Une fois souscrit, un contrat d’assurance-vie luxembourgeois se pilote autour de six moments clés : les versements, le rôle de la banque dépositaire, les arbitrages, le suivi de la valorisation, les rachats, et les événements de vie (expatriation, transmission). Son fonctionnement quotidien est proche d’un contrat français, mais le cadre luxembourgeois — banque dépositaire indépendante, multi-devises, portabilité — introduit des mécanismes spécifiques à chaque étape.
Étape 1 — Les versements
Le contrat s’alimente par un versement initial, puis des versements complémentaires libres. Dans la plupart des contrats luxembourgeois, les versements programmés (automatiques) ne sont pas proposés — un point qui distingue le luxembourgeois du français. Le versement initial conditionne aussi l’accès aux enveloppes (FAS, FID, FIC) selon la catégorie de souscripteur.
Étape 2 — La banque dépositaire au quotidien
Contrairement au contrat français où les actifs figurent au bilan de l’assureur, le contrat luxembourgeois loge vos actifs chez une banque dépositaire indépendante, agréée par le Commissariat aux Assurances (CAA). Au quotidien, c’est elle qui conserve les titres et par laquelle transitent les opérations. En gestion libre, cette banque est celle retenue par l’assureur : vous ne la choisissez pas. Il reste possible d’en changer en cours de vie du contrat, sans le clôturer : en ouvrant un fonds d’assurance spécialisé (FAS) auprès d’une autre banque dépositaire et en y transférant vos positions. Cette souplesse n’existe pas sur un contrat français.
Étape 3 — les arbitrages
Arbitrer, c’est réallouer entre supports. Qui les passe dépend du mode de gestion : en gestion libre ou en FAS, le souscripteur (ou son conseiller) décide ; en FID, le gérant mandaté arbitre de façon discrétionnaire. Avantage clé : au sein de l’enveloppe, les arbitrages entre classes d’actifs ne déclenchent pas d’événement fiscal — la fiscalité ne s’applique qu’au rachat.

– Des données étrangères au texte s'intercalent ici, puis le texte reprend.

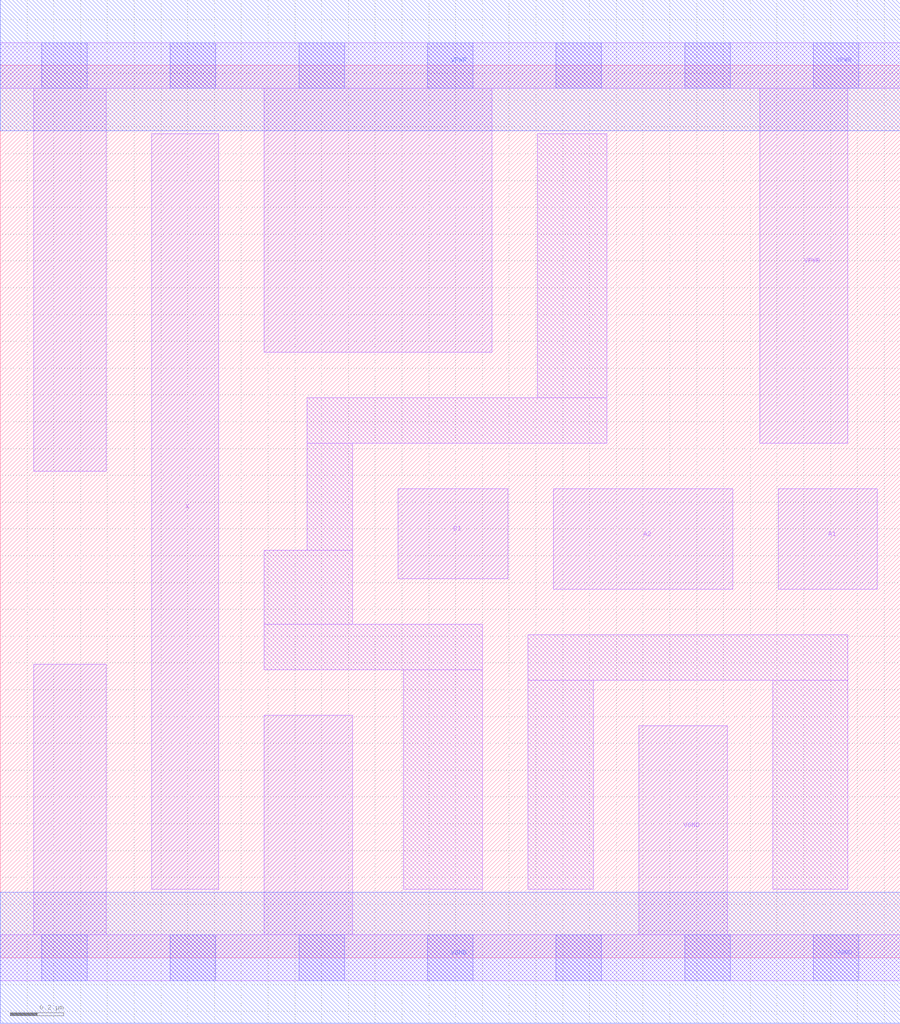
<source format=lef>
# Copyright 2020 The SkyWater PDK Authors
#
# Licensed under the Apache License, Version 2.0 (the "License");
# you may not use this file except in compliance with the License.
# You may obtain a copy of the License at
#
#     https://www.apache.org/licenses/LICENSE-2.0
#
# Unless required by applicable law or agreed to in writing, software
# distributed under the License is distributed on an "AS IS" BASIS,
# WITHOUT WARRANTIES OR CONDITIONS OF ANY KIND, either express or implied.
# See the License for the specific language governing permissions and
# limitations under the License.
#
# SPDX-License-Identifier: Apache-2.0

VERSION 5.7 ;
  NAMESCASESENSITIVE ON ;
  NOWIREEXTENSIONATPIN ON ;
  DIVIDERCHAR "/" ;
  BUSBITCHARS "[]" ;
UNITS
  DATABASE MICRONS 200 ;
END UNITS
MACRO sky130_fd_sc_lp__o21a_2
  CLASS CORE ;
  SOURCE USER ;
  FOREIGN sky130_fd_sc_lp__o21a_2 ;
  ORIGIN  0.000000  0.000000 ;
  SIZE  3.360000 BY  3.330000 ;
  SYMMETRY X Y R90 ;
  SITE unit ;
  PIN A1
    ANTENNAGATEAREA  0.315000 ;
    DIRECTION INPUT ;
    USE SIGNAL ;
    PORT
      LAYER li1 ;
        RECT 2.905000 1.375000 3.275000 1.750000 ;
    END
  END A1
  PIN A2
    ANTENNAGATEAREA  0.315000 ;
    DIRECTION INPUT ;
    USE SIGNAL ;
    PORT
      LAYER li1 ;
        RECT 2.065000 1.375000 2.735000 1.750000 ;
    END
  END A2
  PIN B1
    ANTENNAGATEAREA  0.315000 ;
    DIRECTION INPUT ;
    USE SIGNAL ;
    PORT
      LAYER li1 ;
        RECT 1.485000 1.415000 1.895000 1.750000 ;
    END
  END B1
  PIN X
    ANTENNADIFFAREA  0.588000 ;
    DIRECTION OUTPUT ;
    USE SIGNAL ;
    PORT
      LAYER li1 ;
        RECT 0.565000 0.255000 0.815000 3.075000 ;
    END
  END X
  PIN VGND
    DIRECTION INOUT ;
    USE GROUND ;
    PORT
      LAYER li1 ;
        RECT 0.000000 -0.085000 3.360000 0.085000 ;
        RECT 0.125000  0.085000 0.395000 1.095000 ;
        RECT 0.985000  0.085000 1.315000 0.905000 ;
        RECT 2.385000  0.085000 2.715000 0.865000 ;
      LAYER mcon ;
        RECT 0.155000 -0.085000 0.325000 0.085000 ;
        RECT 0.635000 -0.085000 0.805000 0.085000 ;
        RECT 1.115000 -0.085000 1.285000 0.085000 ;
        RECT 1.595000 -0.085000 1.765000 0.085000 ;
        RECT 2.075000 -0.085000 2.245000 0.085000 ;
        RECT 2.555000 -0.085000 2.725000 0.085000 ;
        RECT 3.035000 -0.085000 3.205000 0.085000 ;
      LAYER met1 ;
        RECT 0.000000 -0.245000 3.360000 0.245000 ;
    END
  END VGND
  PIN VPWR
    DIRECTION INOUT ;
    USE POWER ;
    PORT
      LAYER li1 ;
        RECT 0.000000 3.245000 3.360000 3.415000 ;
        RECT 0.125000 1.815000 0.395000 3.245000 ;
        RECT 0.985000 2.260000 1.835000 3.245000 ;
        RECT 2.835000 1.920000 3.165000 3.245000 ;
      LAYER mcon ;
        RECT 0.155000 3.245000 0.325000 3.415000 ;
        RECT 0.635000 3.245000 0.805000 3.415000 ;
        RECT 1.115000 3.245000 1.285000 3.415000 ;
        RECT 1.595000 3.245000 1.765000 3.415000 ;
        RECT 2.075000 3.245000 2.245000 3.415000 ;
        RECT 2.555000 3.245000 2.725000 3.415000 ;
        RECT 3.035000 3.245000 3.205000 3.415000 ;
      LAYER met1 ;
        RECT 0.000000 3.085000 3.360000 3.575000 ;
    END
  END VPWR
  OBS
    LAYER li1 ;
      RECT 0.985000 1.075000 1.800000 1.245000 ;
      RECT 0.985000 1.245000 1.315000 1.520000 ;
      RECT 1.145000 1.520000 1.315000 1.920000 ;
      RECT 1.145000 1.920000 2.265000 2.090000 ;
      RECT 1.505000 0.255000 1.800000 1.075000 ;
      RECT 1.970000 0.255000 2.215000 1.035000 ;
      RECT 1.970000 1.035000 3.165000 1.205000 ;
      RECT 2.005000 2.090000 2.265000 3.075000 ;
      RECT 2.885000 0.255000 3.165000 1.035000 ;
  END
END sky130_fd_sc_lp__o21a_2

</source>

Étape 4 — Le suivi et la valorisation
Une fois investi, le contrat se suit via un espace client (Althos 360) qui centralise la valorisation des supports. Les supports cotés (fonds, ETF) sont valorisés quotidiennement.
Les actifs non cotés suivent un rythme différent : les fonds evergreen publient une valeur liquidative trimestrielle, voire mensuelle, tandis que les fonds fermés traditionnels sont valorisés plus rarement. La remontée complète des valorisations peut prendre plusieurs semaines, le temps que les sociétés de gestion communiquent les valeurs — c’est inhérent au private equity, à l’immobilier non coté et à la dette privée.
Étape 5 — les rachats et l’accès aux liquidités
Le capital reste disponible à tout moment, par rachat partiel ou par rachat total. Les rachats partiels programmés existent chez certains assureurs luxembourgeois seulement, et à des conditions plus restrictives qu’en France : périodicité souvent trimestrielle et montants minimums plus élevés. Pour organiser des revenus réguliers, le rachat partiel libre reste la solution la plus souple.
L’avance, courante sur les contrats français, n’est pas proposée au Luxembourg. Pour mobiliser des liquidités sans racheter, la voie utilisée est le crédit lombard : une banque prête en contrepartie du nantissement du contrat. S’agissant d’un prêt et non d’un rachat, l’opération ne déclenche pas l’imposition des produits — mais elle a un coût (intérêts) et suppose une marge de couverture, qui peut être appelée si la valeur du contrat baisse.
Cette disponibilité vaut pour les supports cotés, qui composent l’essentiel des contrats. Si une part du contrat est investie en actifs non cotés, celle-ci suit l’horizon propre à ces fonds.
Étape 6 — Les événements de vie : expatriation, transmission
Le contrat suit le souscripteur dans le temps et l’espace. En cas de changement de résidence, la portabilité (neutralité fiscale) permet de conserver le contrat — à condition d’informer l’assureur pour qu’il l’adapte au régime local.
Au décès de l’assuré, les capitaux sont versés directement aux bénéficiaires désignés, hors succession civile — sauf primes manifestement exagérées. Pour un assuré résident fiscal français, le régime dépend de l’âge auquel les primes ont été versées : avant 70 ans, chaque bénéficiaire dispose d’un abattement de 152 500 €, apprécié sur l’ensemble des contrats souscrits sur la tête du même assuré (art. 990 I du CGI) ; après 70 ans, il s’agit d’un abattement global de 30 500 € portant sur les primes, partagé entre tous les bénéficiaires (art. 757 B du CGI).